*** EXTRACT Section Begins ***
Circularity first: A second wind for turbine blades
As the winds of change blow across Europe, wind power continues to soar in popularity. However, a new challenge has emerged: “What to do with wind turbine blades at the end of their lives?”
With the BLADES2BUILD partnership, an EU‑funded project bringing together 14 corporate and academic partners from eight countries, Holcim is making great strides to provide a scalable solution whereby we transform old blades into sustainable building solutions such as ECOPact low-carbon concrete and close the loop.
Sustainability driving profitable growth is a key driver of our strategy NextGen Growth 2030. We’re scaling circular construction worldwide and partnering to accelerate sustainable construction through collaborations such as BLADES2BUILD.
By 2030, the European onshore and offshore wind market is expected to grow by 40%. While this is good news for clean energy, it’s also expected to generate millions of tons of composite waste.
*** EXTRACT Section Ends ***
*** DATA EXTRACT Section Begins ***
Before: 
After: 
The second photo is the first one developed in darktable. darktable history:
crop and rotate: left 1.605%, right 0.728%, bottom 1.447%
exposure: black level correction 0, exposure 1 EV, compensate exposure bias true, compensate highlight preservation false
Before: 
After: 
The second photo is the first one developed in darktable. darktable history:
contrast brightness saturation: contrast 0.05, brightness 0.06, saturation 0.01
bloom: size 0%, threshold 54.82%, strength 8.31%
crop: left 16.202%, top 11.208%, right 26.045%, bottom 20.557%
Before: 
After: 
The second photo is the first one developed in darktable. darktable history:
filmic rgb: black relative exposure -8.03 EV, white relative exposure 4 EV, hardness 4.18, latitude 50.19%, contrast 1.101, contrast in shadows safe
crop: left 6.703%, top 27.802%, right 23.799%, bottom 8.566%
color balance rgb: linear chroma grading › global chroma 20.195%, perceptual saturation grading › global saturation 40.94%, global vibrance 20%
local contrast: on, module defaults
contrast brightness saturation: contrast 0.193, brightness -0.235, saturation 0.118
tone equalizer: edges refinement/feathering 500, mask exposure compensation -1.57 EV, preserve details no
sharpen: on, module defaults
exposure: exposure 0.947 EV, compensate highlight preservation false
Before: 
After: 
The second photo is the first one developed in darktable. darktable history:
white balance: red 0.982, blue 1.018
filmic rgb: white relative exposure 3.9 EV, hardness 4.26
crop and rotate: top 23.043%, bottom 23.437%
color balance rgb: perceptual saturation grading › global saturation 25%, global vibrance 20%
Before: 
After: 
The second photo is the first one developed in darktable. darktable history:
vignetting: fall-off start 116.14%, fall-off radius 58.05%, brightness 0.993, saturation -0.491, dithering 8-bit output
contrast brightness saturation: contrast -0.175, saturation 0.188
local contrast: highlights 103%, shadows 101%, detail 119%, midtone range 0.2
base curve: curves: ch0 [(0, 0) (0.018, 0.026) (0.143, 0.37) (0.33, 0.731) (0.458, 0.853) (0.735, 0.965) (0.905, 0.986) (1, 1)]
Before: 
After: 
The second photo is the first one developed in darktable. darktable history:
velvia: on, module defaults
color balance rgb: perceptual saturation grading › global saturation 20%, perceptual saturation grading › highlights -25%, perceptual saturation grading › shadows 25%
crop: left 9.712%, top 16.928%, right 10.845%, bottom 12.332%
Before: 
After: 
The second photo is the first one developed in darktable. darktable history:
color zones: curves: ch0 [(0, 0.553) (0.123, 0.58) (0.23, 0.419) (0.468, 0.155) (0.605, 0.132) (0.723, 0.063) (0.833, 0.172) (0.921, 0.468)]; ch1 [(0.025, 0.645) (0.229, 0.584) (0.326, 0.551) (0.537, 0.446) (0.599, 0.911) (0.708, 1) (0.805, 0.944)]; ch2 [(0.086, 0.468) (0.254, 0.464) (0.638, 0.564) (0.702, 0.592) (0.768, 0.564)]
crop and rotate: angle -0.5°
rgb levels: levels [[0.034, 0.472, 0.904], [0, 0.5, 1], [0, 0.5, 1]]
*** DATA EXTRACT Section Ends ***
**AIM OF THE EXERCISE**
Reproduce the full text on recycling wind turbine blades above, word for word, from its title to its last sentence.

**PROBLEM SOLUTION**
Circularity first: A second wind for turbine blades
As the winds of change blow across Europe, wind power continues to soar in popularity. However, a new challenge has emerged: “What to do with wind turbine blades at the end of their lives?”
With the BLADES2BUILD partnership, an EU‑funded project bringing together 14 corporate and academic partners from eight countries, Holcim is making great strides to provide a scalable solution whereby we transform old blades into sustainable building solutions such as ECOPact low-carbon concrete and close the loop.
Sustainability driving profitable growth is a key driver of our strategy NextGen Growth 2030. We’re scaling circular construction worldwide and partnering to accelerate sustainable construction through collaborations such as BLADES2BUILD.
By 2030, the European onshore and offshore wind market is expected to grow by 40%. While this is good news for clean energy, it’s also expected to generate millions of tons of composite waste.